Uma horta

Outro dia eu falei aqui sobre os mendigos do Sudoeste – que poderiam ser os mendigos de qualquer lugar, mas por lá eles são um pouco mais mendigos. Hoje eu volto a falar do assunto. Em geral, minhas crônicas andam muito mal frequentadas. Tenho uma amiga que, percebendo minha insistência em escrever sobre pobres e miseráveis, achou que eu teria alguma solução para o problema. Não, eu não tenho solução nenhuma. E provavelmente porque, assim como a maioria das pessoas, eu nunca pensei a respeito. Normalmente eu já estou muito satisfeito se nenhum morador de rua vier me importunar. E ao classificá-los como fugitivos da polícia, aproveitadores ou, no mínimo, pessoas maldosas, eu me sinto em paz comigo mesmo e com razões mais do que suficientes para não dar dinheiro algum.

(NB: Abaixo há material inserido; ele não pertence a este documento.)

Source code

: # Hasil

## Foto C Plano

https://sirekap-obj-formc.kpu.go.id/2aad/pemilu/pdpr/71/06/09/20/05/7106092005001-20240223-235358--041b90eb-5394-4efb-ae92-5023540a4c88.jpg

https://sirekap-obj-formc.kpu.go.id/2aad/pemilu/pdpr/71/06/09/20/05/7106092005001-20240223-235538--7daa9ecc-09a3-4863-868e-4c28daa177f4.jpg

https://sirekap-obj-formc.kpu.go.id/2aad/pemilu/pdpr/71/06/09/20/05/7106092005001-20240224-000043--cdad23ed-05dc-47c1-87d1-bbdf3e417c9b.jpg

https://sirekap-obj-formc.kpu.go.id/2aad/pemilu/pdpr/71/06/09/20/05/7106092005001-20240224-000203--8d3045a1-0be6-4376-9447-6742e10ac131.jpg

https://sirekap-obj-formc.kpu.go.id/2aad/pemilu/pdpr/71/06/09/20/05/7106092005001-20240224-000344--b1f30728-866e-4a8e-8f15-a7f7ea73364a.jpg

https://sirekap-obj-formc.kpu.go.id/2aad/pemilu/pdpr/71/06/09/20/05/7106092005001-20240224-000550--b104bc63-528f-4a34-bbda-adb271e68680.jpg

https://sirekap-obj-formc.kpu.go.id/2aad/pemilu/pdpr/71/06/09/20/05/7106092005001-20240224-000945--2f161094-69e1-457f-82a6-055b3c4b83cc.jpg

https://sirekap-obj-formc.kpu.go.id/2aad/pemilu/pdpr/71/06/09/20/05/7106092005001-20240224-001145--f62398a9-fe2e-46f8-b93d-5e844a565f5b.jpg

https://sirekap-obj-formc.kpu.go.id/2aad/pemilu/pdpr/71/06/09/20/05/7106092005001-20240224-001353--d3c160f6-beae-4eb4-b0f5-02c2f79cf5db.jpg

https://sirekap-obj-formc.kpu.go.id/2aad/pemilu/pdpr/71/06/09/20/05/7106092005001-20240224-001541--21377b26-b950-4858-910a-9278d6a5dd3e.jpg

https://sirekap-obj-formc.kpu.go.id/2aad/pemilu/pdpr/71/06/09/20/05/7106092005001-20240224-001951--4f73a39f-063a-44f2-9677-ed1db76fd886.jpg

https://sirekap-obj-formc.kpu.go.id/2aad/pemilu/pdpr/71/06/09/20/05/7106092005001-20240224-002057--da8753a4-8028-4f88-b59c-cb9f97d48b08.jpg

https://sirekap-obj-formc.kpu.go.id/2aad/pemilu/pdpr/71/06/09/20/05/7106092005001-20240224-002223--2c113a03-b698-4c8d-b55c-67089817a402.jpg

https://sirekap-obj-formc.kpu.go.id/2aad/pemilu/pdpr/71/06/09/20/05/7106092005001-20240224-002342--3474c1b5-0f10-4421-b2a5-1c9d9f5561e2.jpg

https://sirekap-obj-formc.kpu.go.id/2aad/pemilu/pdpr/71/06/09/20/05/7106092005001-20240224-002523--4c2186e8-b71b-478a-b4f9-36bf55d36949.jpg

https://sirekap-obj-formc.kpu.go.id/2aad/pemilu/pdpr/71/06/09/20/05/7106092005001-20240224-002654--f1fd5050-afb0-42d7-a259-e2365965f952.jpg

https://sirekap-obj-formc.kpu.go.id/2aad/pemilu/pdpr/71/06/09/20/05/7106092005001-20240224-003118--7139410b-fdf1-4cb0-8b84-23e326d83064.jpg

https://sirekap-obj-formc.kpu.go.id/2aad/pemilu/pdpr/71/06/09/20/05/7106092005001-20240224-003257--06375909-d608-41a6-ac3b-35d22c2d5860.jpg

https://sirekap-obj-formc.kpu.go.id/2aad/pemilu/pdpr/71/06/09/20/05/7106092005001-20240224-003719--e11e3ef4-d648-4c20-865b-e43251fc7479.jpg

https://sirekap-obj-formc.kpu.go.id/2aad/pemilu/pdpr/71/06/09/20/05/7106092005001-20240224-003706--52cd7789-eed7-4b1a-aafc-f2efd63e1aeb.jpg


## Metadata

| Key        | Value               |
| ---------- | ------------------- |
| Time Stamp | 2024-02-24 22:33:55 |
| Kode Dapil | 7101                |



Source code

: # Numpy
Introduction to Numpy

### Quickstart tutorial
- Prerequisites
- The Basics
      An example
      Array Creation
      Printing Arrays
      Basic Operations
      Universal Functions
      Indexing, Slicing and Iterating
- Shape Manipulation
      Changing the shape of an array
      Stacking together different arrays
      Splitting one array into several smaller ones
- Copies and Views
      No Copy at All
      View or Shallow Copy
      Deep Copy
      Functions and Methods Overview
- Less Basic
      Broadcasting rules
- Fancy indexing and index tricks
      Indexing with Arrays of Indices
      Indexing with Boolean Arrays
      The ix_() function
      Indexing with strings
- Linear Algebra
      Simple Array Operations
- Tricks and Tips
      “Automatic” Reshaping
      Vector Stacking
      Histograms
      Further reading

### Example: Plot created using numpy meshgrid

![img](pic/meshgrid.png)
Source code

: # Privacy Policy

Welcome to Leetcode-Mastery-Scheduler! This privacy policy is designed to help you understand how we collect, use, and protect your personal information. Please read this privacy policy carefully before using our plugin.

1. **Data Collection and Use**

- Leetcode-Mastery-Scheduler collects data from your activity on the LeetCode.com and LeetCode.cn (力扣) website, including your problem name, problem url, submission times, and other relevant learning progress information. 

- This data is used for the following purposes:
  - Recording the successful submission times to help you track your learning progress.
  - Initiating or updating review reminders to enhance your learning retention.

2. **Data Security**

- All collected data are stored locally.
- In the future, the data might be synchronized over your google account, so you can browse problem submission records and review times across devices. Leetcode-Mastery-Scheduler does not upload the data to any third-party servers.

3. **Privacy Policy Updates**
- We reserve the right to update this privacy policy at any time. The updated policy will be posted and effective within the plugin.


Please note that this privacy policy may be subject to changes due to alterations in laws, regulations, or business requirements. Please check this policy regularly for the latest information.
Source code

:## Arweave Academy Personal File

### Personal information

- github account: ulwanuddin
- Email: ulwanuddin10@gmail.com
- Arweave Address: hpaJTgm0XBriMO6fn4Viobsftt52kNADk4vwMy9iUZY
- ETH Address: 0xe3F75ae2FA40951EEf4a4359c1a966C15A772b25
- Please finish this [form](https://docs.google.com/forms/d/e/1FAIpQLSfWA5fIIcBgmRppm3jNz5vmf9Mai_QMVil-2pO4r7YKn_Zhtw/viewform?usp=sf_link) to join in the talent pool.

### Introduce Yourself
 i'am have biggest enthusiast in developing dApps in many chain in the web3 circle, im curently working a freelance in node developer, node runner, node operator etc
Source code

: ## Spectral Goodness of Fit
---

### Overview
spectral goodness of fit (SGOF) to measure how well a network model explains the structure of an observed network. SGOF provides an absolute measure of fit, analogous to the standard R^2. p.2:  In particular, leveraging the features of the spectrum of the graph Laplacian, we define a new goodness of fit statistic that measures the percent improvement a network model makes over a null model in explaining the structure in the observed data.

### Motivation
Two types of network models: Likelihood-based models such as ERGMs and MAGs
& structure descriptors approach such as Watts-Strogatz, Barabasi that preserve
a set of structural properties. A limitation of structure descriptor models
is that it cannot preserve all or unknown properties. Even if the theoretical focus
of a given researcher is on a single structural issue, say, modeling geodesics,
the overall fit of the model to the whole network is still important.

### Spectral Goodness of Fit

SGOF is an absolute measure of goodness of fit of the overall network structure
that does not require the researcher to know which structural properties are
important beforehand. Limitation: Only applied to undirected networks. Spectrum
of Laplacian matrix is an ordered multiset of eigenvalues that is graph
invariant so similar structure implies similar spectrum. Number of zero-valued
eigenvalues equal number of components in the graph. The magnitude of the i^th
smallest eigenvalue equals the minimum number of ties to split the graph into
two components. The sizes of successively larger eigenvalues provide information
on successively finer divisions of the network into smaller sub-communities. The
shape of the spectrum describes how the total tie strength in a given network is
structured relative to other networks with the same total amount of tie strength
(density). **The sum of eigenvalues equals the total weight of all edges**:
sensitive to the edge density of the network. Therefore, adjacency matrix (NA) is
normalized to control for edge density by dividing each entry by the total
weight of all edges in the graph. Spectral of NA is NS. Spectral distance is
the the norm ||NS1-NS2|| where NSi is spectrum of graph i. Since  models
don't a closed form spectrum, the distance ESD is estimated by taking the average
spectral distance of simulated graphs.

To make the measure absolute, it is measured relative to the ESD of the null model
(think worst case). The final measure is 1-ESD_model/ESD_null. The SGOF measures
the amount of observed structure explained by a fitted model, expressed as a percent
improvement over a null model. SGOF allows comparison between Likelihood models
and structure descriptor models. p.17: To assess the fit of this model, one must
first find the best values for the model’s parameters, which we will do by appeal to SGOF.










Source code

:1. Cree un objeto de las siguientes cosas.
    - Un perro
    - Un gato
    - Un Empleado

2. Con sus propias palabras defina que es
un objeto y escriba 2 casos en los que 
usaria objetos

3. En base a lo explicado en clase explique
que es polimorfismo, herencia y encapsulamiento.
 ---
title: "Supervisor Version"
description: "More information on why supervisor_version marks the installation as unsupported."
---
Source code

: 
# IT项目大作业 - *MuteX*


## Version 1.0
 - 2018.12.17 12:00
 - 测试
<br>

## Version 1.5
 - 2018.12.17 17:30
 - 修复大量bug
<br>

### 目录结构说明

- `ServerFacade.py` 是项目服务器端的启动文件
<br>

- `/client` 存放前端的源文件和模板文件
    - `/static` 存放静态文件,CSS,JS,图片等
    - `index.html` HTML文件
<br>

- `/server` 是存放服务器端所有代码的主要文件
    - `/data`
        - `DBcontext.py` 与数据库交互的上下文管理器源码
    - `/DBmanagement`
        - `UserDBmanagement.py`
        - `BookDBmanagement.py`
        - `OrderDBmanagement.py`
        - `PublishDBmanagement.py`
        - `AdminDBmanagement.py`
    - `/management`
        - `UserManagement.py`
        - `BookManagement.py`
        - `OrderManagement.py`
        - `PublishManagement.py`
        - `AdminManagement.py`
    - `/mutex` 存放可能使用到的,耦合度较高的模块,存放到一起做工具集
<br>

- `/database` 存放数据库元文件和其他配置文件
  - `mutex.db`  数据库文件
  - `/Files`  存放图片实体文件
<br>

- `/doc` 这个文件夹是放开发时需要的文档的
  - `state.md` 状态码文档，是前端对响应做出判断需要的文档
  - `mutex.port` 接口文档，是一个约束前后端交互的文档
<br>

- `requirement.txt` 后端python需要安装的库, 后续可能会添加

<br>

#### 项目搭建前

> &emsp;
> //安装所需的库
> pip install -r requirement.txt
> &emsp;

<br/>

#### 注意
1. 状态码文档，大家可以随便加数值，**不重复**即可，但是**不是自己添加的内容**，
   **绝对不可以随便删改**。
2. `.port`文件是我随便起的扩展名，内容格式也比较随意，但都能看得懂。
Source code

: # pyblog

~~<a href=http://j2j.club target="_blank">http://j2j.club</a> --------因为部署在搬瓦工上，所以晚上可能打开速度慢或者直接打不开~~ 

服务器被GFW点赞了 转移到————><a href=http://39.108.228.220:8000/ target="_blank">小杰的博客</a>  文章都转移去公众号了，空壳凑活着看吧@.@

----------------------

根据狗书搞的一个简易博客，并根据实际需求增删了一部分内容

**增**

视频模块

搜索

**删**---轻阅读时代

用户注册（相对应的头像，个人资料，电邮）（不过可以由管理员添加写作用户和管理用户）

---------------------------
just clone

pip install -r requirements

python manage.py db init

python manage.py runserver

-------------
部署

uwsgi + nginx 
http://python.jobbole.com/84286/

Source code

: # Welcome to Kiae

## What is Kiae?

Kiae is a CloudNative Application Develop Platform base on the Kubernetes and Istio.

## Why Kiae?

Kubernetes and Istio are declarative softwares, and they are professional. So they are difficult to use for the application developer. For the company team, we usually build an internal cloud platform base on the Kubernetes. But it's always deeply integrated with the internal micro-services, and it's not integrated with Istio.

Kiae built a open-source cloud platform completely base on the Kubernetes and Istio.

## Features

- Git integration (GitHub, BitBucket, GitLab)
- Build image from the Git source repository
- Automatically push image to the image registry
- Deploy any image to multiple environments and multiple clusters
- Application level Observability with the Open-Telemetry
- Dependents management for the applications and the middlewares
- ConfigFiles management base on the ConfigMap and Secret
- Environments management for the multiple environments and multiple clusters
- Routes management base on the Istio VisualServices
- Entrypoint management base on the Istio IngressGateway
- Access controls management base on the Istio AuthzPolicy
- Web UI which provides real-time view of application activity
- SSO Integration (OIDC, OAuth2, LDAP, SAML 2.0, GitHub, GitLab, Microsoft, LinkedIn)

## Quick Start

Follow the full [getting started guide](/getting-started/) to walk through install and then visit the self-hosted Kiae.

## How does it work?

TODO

Não há nesta atitude o menor conflito com a nossa vida cristã. Até sabemos que houve o Rei Salomão, dizendo que quem tapar os ouvidos ao clamor do pobre também não será ouvido. O Rei Salomão era muito rico e, se não morasse no Sudoeste, provavelmente moraria no Lago Sul. Mas bolas, isso faz muito tempo, e inclusive foi antes de Cristo. Talvez o pobre da época de Salomão fosse pobre de verdade – esses de hoje são todos mentirosos que querem viver à nossa custa.

Mas existem algumas pessoas no Colorado que discordam. É bom que se diga que o Colorado fica nos Estados Unidos e que nem por isso está livre dos moradores de rua. Pois um movimento local está querendo alimentar os sem-tetos, e com comida orgânica de qualidade. Os cidadãos estão sendo incentivados a criar pequenas hortas nos parques públicos da cidade e enviar toda a produção para os centros de assistência aos moradores de rua. Os próprios produtores tomam conta das hortas – e, consequentemente, dos parques. Dizem que isso vai aumentar o sentimento de respeito pelos espaços públicos. As plantações são feitas sempre em lugares estratégicos, para não comprometer a paisagem.

Além de ajudar os moradores de rua, os cidadãos do Colorado se dizem satisfeitos por contribuir com a preservação dos parques – e também afirmam que fazer horta é uma coisa muito prazerosa e que aproxima moradores de todas as idades. O próximo grupo beneficiado acolhe crianças e mulheres que não têm onde morar – é bom que se diga que crianças e mulheres também não têm onde morar. Assim está se fazendo no Colorado.

Eu não sei se existe um parque no Sudoeste, não sei também se existem pessoas que gostem de hortas por lá. Mas aí está o Parque da Cidade, o maior parque entre todas as cidades, e imagino que ele teria espaço suficiente para que pessoas bem dispostas fizessem algo parecido. Eu não espero com isso resolver o problema da mendicância. A iniciativa do Colorado é apenas uma das alternativas possíveis quando se resolve pensar no problema. Deve haver outras. Houvesse algo assim por aqui e seria impossível não ficar ao lado dos moradores do Sudoeste. Eles poderiam inflar o peito e dizer de boca cheia que não dariam dinheiro algum. O morador de rua se veria obrigado a fazer parte de um centro de assistência – e, ao menos para comer, não precisaria tanto da rua.

E como se não bastasse, comeria alimentos saudáveis – mais do que nós, que aproveitamos o fato de não precisar pedir comida para nos intoxicar em shopping centers.